HIV Prevention Project in India Prevented 100,000 New Infections
Recent analysis by the Public Health Foundation of India, the Institute of Health Metrics and Evaluation, and India’s Ministry of Health and Family Welfare has found that from 2003 to 2008 Avahan, a large-scale HIV/AIDS prevention initiative in India, prevented 100,000 new infections of HIV. The initiative, which is aimed at at-risk groups across six Indian states, significantly decreased the risk for HIV in three of the states.[1]
Avahan-supported programs, funded by the Bill & Melinda Gates Foundation, target groups that are most vulnerable to HIV, including sex workers, their partners, men who have sex with men, and injection drug users, with the goal of reducing HIV in the general population.[2] Avahan partners with both governmental and nongovernmental organizations to implement programs that provide condoms, risk-reduction counseling, treatment for sexually transmitted diseases, and other prevention services.[3] There are three primary goals of Avahan: to build an HIV-prevention model to scalein India, encourage others to take over and replicate the model, and foster and disseminate lessons learned in India and worldwide.[4]
Avahan is implemented in Tamil Nadu, Karnataka, Andhra Pradesh, and Maharashtra, which are large states in the south of India, and Nagaland and Manipur, small states in the northeast; in 2003 these six states had the largest identified HIV-positive populations in the country.[5] The initiative showed significant progress in prevention in Andhra Pradesh, Karnataka, and Maharashtra, while only borderline success occurred in Tamil Nadu.[6] The most significant results occurred in Karnataka, where HIV infections in the general population fell by 12.7 percent.[7] The variance of success across these six states may be due to the mode of transmission of HIV, with sex being the primary mode in the southern states whereas injection drug use is the primary mode in the northeast.[8]
India has one of the largest HIV-positive populations in the world, with an estimated 2.4 million people infected.[9] The positive results of the Avahan program can act as a model for other countries to follow, and the study supports funding for similarly planned and implemented HIV-prevention programs in other low- and middle-income countries.[10]
“The impact of HIV prevention on high-risk groups such as sex workers and injection drug users has been shown before, but this study shows the broad impact that HIV prevention can have on overall incidence of HIV,” comments Dr. Marie Ng, lead author of the study and an assistant professor at the University of Hong Kong.[11]
During the first phase of the program, from 2003 to 2008, the Gates Foundation provided $258 million to the project, which was criticized as a waste of money.[12] However, the study indicates that, based on the aversion of costs of care and treatment for an AIDS patient, the program is cost-effective.[13]
[1] Aarti Dhar, “Interventions Prevented 100,000 New HIV infections: Study,” The Hindu, 10 October 2011, accessed 11 October 2011, <http://www.thehindu.com/news/national/article2526209.ece>.

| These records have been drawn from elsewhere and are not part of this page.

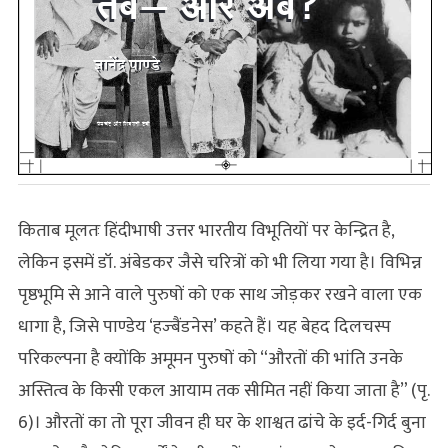
किताब मूलतः हिंदीभाषी उत्तर भारतीय विभूतियों पर केन्द्रित है,
लेकिन इसमें डॉ. अंबेडकर जैसे चरित्रों को भी लिया गया है। विभिन्न
पृष्ठभूमि से आने वाले पुरुषों को एक साथ जोड़कर रखने वाला एक
धागा है, जिसे पाण्डेय ‘हज्‍बैंडनेस’ कहते हैं। यह बेहद दिलचस्प
परिकल्पना है क्योंकि अमूमन पुरुषों को “औरतों की भांति उनके
अस्तित्व के किसी एकल आयाम तक सीमित नहीं किया जाता है” (पृ.
6)। औरतों का तो पूरा जीवन ही घर के शाश्वत ढांचे के इर्द-गिर्द बुना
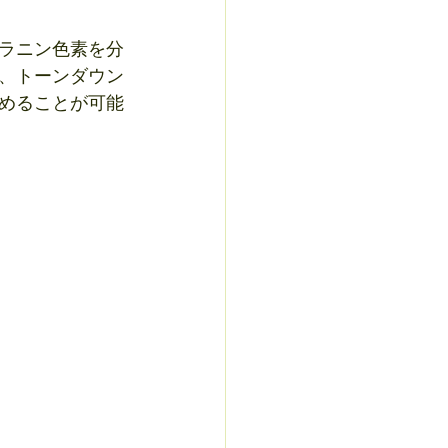
ラニン色素を分
、トーンダウン
めることが可能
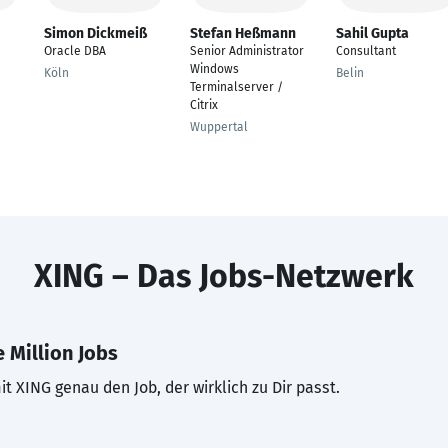
Simon Dickmeiß
Stefan Heßmann
Sahil Gupta
Oracle DBA
Senior Administrator
Consultant
Windows
Köln
Belin
Terminalserver /
Citrix
Wuppertal
XING – Das Jobs-Netzwerk
 Million Jobs
t XING genau den Job, der wirklich zu Dir passt.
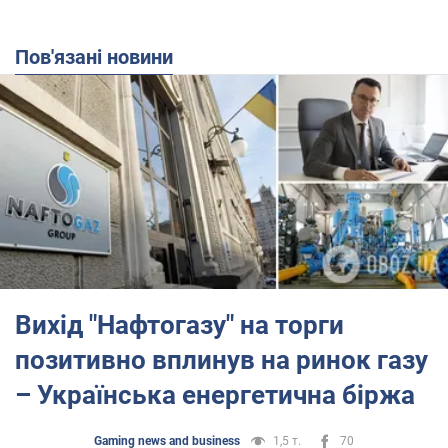
Пов'язані новини
Вихід "Нафтогазу" на торги
позитивно вплинув на ринок газу
– Українська енергетична біржа
Gaming news and business
1,5 т.
70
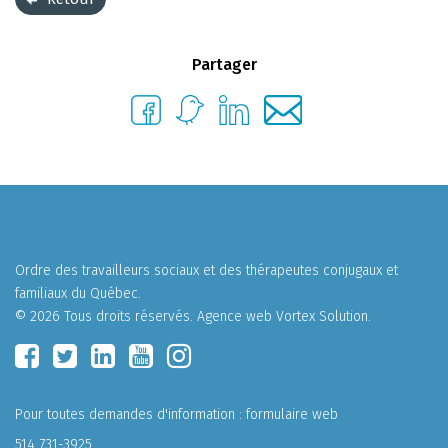
Partager
Ordre des travailleurs sociaux et des thérapeutes conjugaux et
familiaux du Québec.
© 2026 Tous droits réservés.
Agence web
Vortex Solution
.
Pour toutes demandes d'information :
formulaire web
514 731-3925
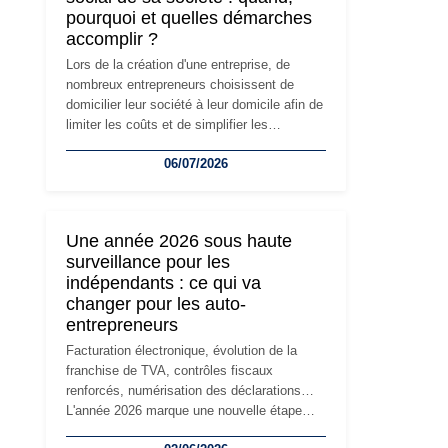
pourquoi et quelles démarches
accomplir ?
Lors de la création d'une entreprise, de
nombreux entrepreneurs choisissent de
domicilier leur société à leur domicile afin de
limiter les coûts et de simplifier les
démarches. Mais avec le développement de
06/07/2026
l'activité, cette solution peut rapidement
devenir inadaptée. Déménagement dans des
locaux professionnels, recrutement, image
de marque… Le changement d'adresse du
Une année 2026 sous haute
siège social répond souvent à une nouvelle
surveillance pour les
étape de la vie de l'entreprise et implique
indépendants : ce qui va
plusieurs formalités obligatoires.
changer pour les auto-
entrepreneurs
Facturation électronique, évolution de la
franchise de TVA, contrôles fiscaux
renforcés, numérisation des déclarations…
L'année 2026 marque une nouvelle étape
dans la modernisation des obligations des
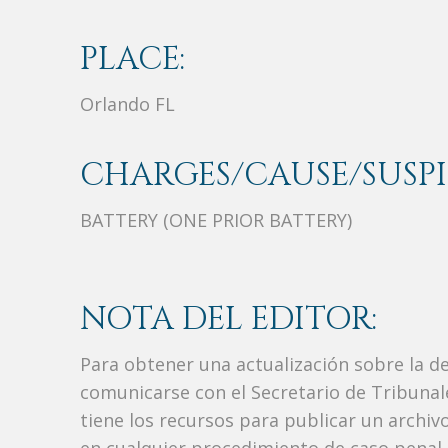
PLACE:
Orlando FL
CHARGES/CAUSE/SUSPI
BATTERY (ONE PRIOR BATTERY)
NOTA DEL EDITOR:
Para obtener una actualización sobre la d
comunicarse con el Secretario de Tribunal
tiene los recursos para publicar un archi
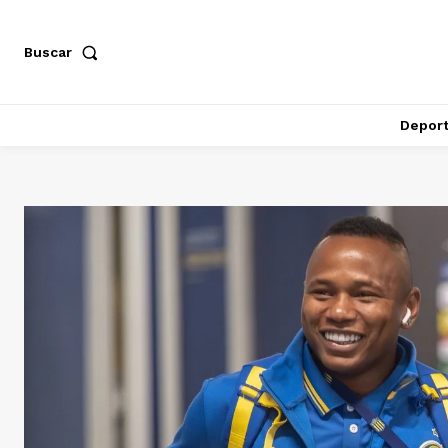
Buscar
Depor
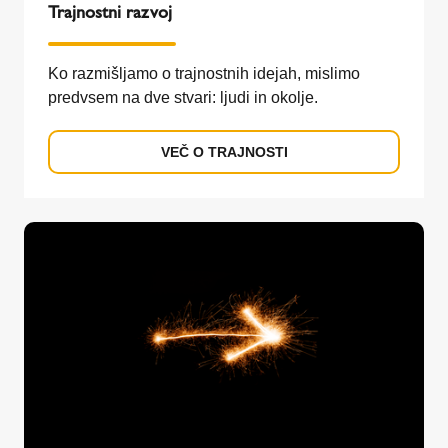
Trajnostni razvoj
Ko razmišljamo o trajnostnih idejah, mislimo
predvsem na dve stvari: ljudi in okolje.
VEČ O TRAJNOSTI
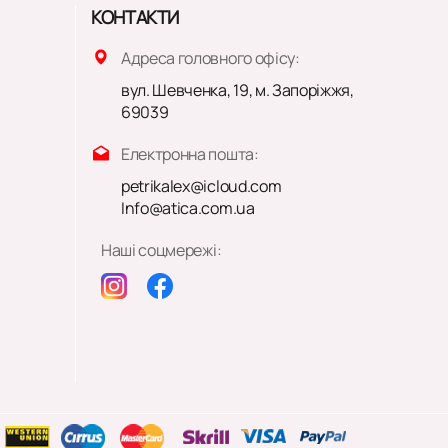
КОНТАКТИ
Адреса головного офісу:
вул. Шевченка, 19, м. Запоріжжя,
69039
Електронна пошта:
petrikalex@icloud.com
Info@atica.com.ua
Наші соцмережі:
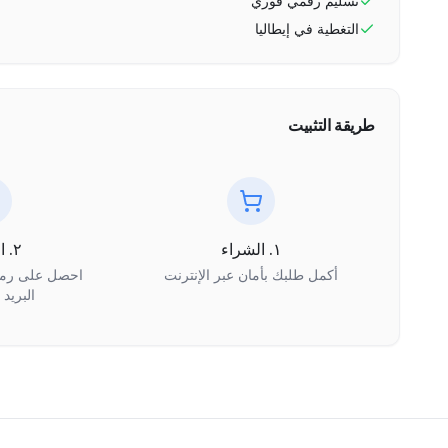
تسليم رقمي فوري
التغطية في
إيطاليا
طريقة التثبيت
١. الشراء
٢. الاستلام
أكمل طلبك بأمان عبر الإنترنت
البريد 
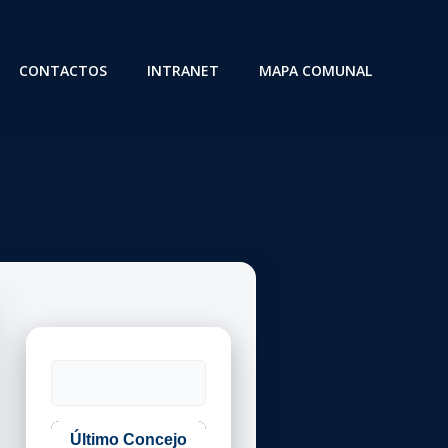
CONTACTOS
INTRANET
MAPA COMUNAL
Buscar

[2] Margie Mason, “Study: Gates Project Spared 100K Indians from HIV,” Observer, 11 October 2011, accessed 17 October 2011, <http://hosted.ap.org/dynamic/stories/A/AS_MED_INDIA_HIV?SITE=ORLAG&SECTION=HOME&TEMPLATE=DEFAULT>.
[3] “Avahan: India AIDS Initiative,” Bill & Melinda Gates Foundation, accessed 13 October 2011, <http://www.gatesfoundation.org/avahan/Pages/overview.aspx>.

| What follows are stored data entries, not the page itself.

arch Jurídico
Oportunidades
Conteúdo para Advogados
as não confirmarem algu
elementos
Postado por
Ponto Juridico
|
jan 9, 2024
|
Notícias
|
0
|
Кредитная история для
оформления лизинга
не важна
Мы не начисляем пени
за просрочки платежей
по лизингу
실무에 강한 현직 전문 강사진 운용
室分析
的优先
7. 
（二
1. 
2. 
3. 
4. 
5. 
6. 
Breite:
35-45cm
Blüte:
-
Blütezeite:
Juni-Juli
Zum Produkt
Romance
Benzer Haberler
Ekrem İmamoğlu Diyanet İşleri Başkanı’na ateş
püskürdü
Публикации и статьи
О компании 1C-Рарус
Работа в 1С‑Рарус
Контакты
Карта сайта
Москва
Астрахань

[4] “Avahan—The India AIDS Initiative Fact Sheet,” Bill & Melinda Gates Foundation, December 2009, accessed 13 October 2011, <http://www.gatesfoundation.org/avahan/Documents/Avahan_FactSheet.pdf>.
[5] Ibid.
[6] Dhar, “Interventions Prevented 100,000 New HIV Infections: Study.”
[7] Ibid.
[8] Mason, “Study: Gates Project Spared 100K Indians from HIV.”
[9] Dhar, “Interventions Prevented 100,000 New HIV Infections: Study.”
[10] Marie Ng, et al., “Assessment of Population-level Effect of Avahan, an HIV-prevention Initiative in India,” Lancet, Early Online Publication, 11 October 2011, Accessed 13 October 2011, <http://www.phfi.org/images/Publications/journals/Avahan_Evaluation_Abstract_Lancet_Oct2011.pdf>.
[11] Dhar, “Interventions Prevented 100,000 New HIV Infections: Study.”
[12] Mason, “Study: Gates Project Spared 100K Indians from HIV.”
[13] Dhar, “Interventions Prevented 100,000 New HIV Infections: Study.”